To read the texts click on the texts: 1 Corinthians 5:1-8; Lk 6:6-11
This is the second Sabbath controversy story. Already at the beginning we are told that the day is a Sabbath and that Jesus goes to the synagogue to teach. In this context, his teaching is not only in words but also in deeds by means of a situation from life.. Only Luke of all the three evangelists tells us that it was the man’s right hand that was withered. This was the hand normally used for work, gesturing and greeting. He would have had to do all of the above with the left hand, which ordinarily was not to be used in public. The scribes and Pharisees are also introduced into the scene, so that there are four parties: Jesus, the man with the crippled hand, the scribes and Pharisees and those who were in the synagogue. While the crippled man sees Jesus as a potential healer, the scribes and Pharisees pose an obstacle to the healing. Jesus makes a public example of the man. All will see what he is about to do.

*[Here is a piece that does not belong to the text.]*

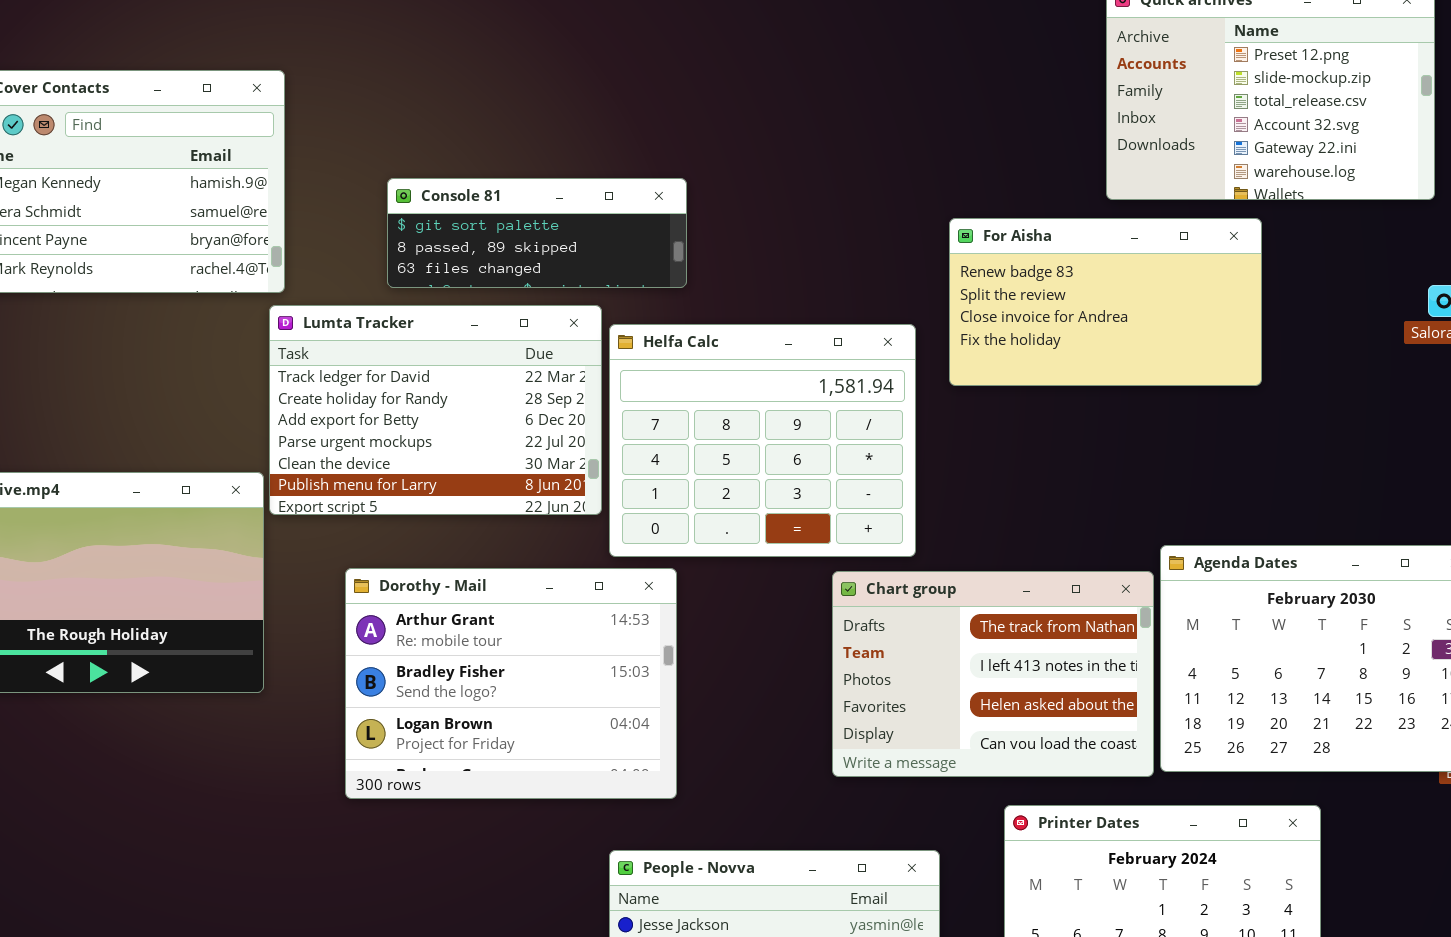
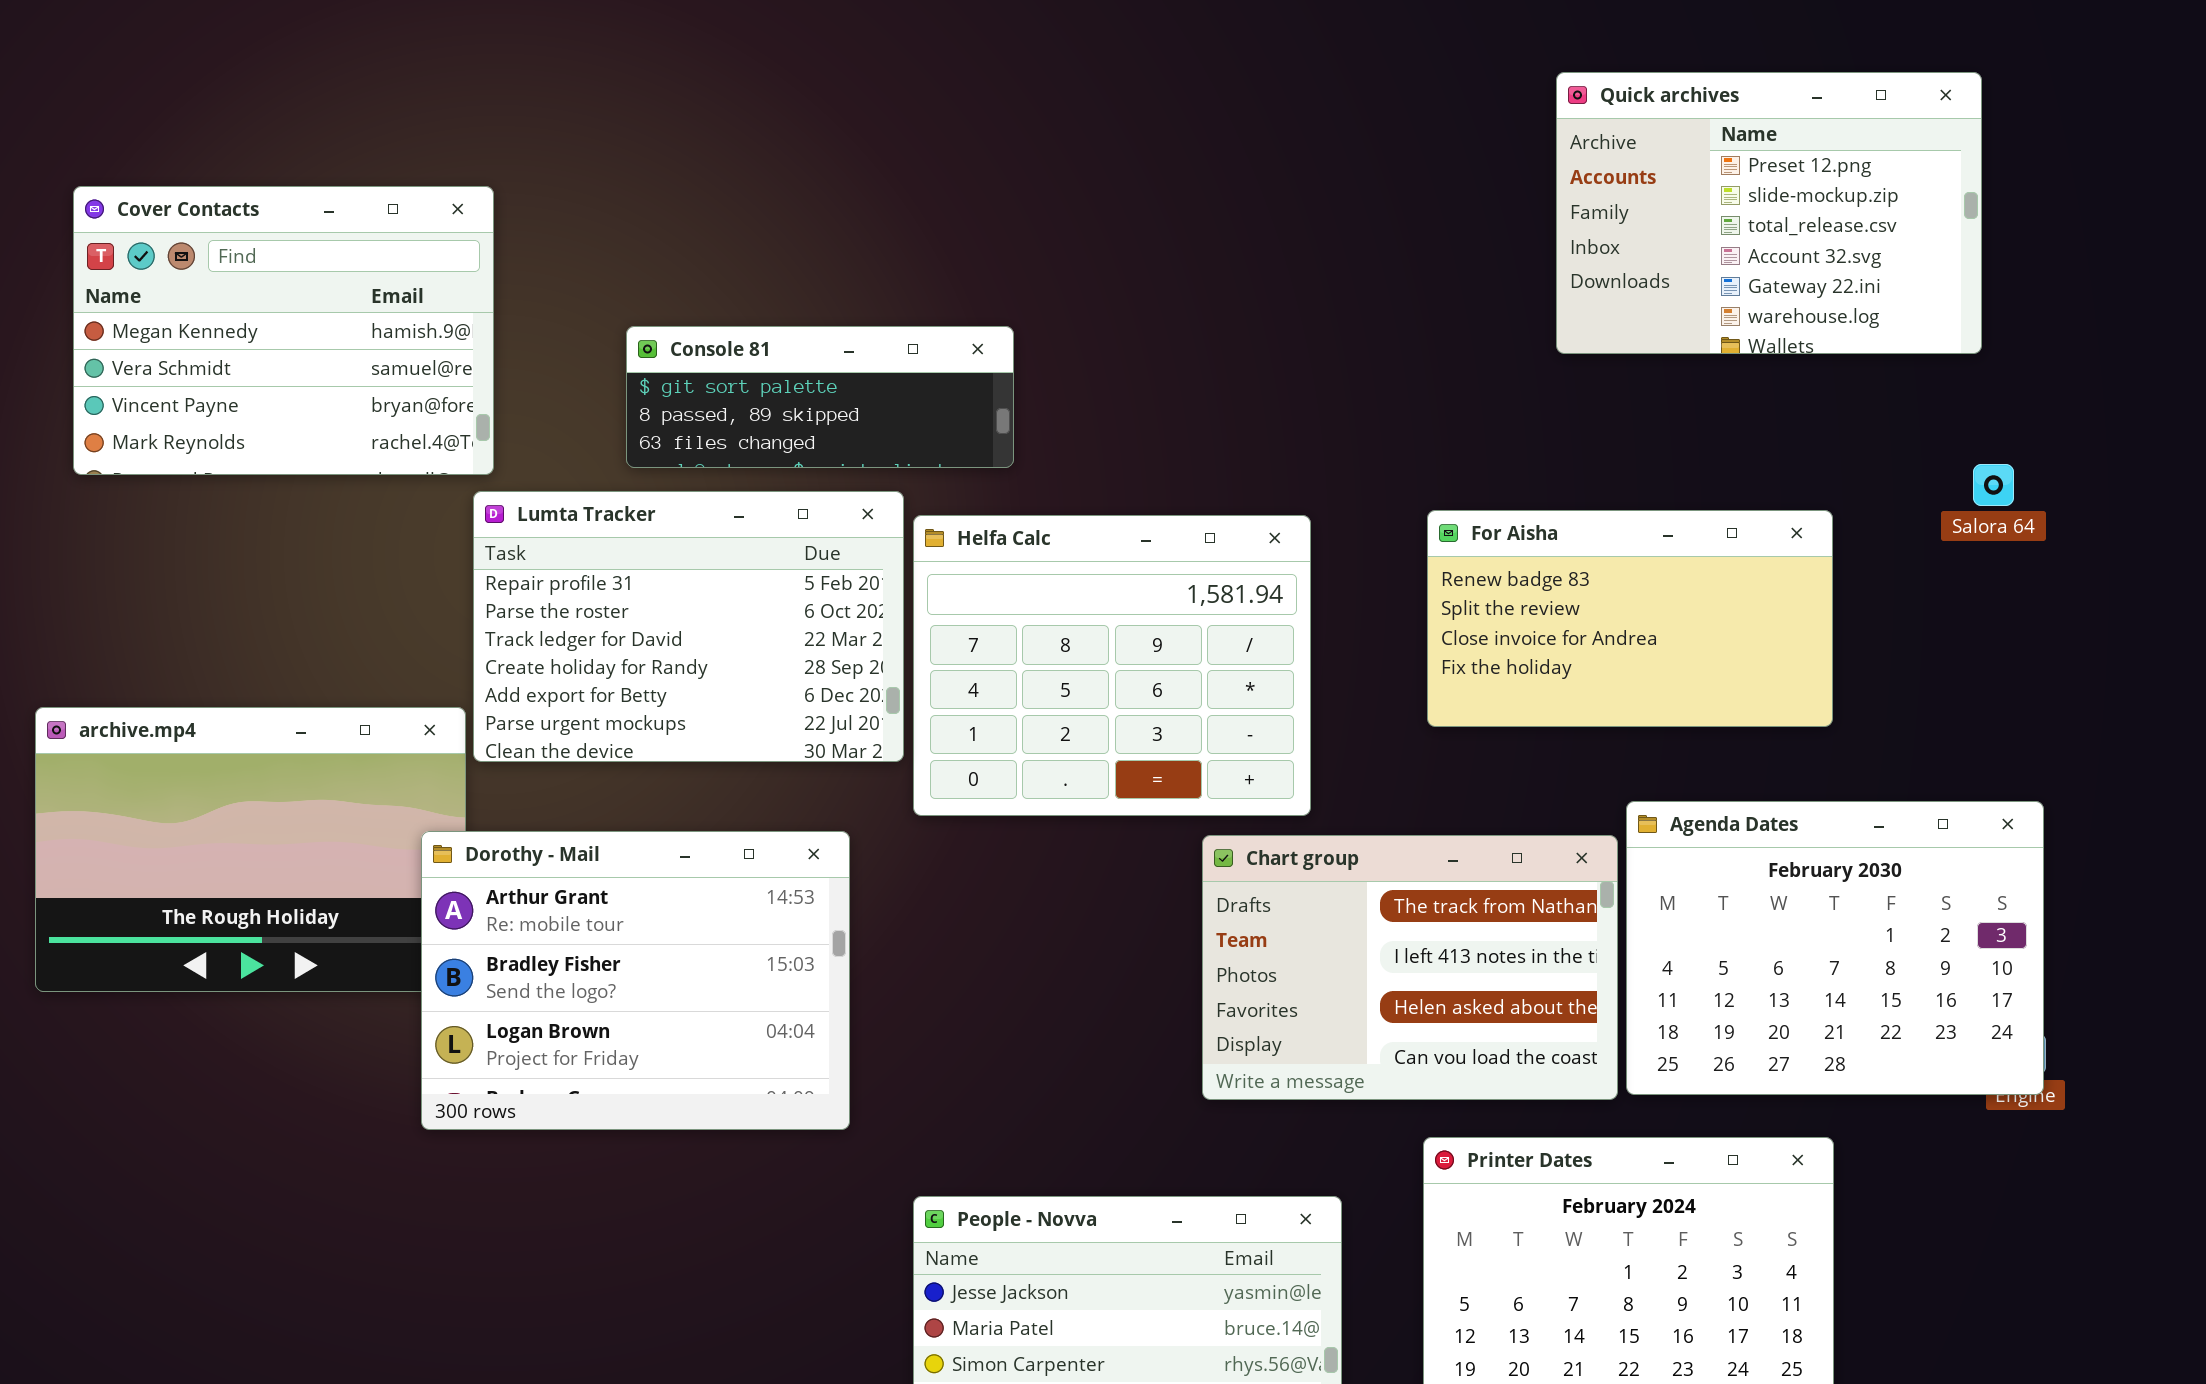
For Aisha: [949,218,1262,386] -> [1427,510,1833,727], moved
Lumta Tracker: [269,305,602,515] -> [473,491,904,762], scrolled up 2 rows
Dorothy - Mail: [345,568,677,799] -> [421,831,850,1130], moved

Before the healing, Jesus asks a question, which poses two sets of antitheses: to do good or to do evil, to save life or to destroy it. Sabbath observance is defined positively, not in terms of what one will do, but in terms of what one must do. The question brings out the dichotomy that existed in their own lives, because though they would not want a man to be healed from his illness on that holy day, they would have no qualms about discussing the “best way to deal with Jesus” on that same holy day. They preferred the law to life and love.
We might tend after reading this story to condemn the Pharisees and scribes. However, we too often behave as they did. We might attend a Eucharistic celebration and wish everyone in the church the peace of Christ, eat the same bread and yet come out of the church continuing to keep feelings of resentment and anger against our neighbours in our hearts.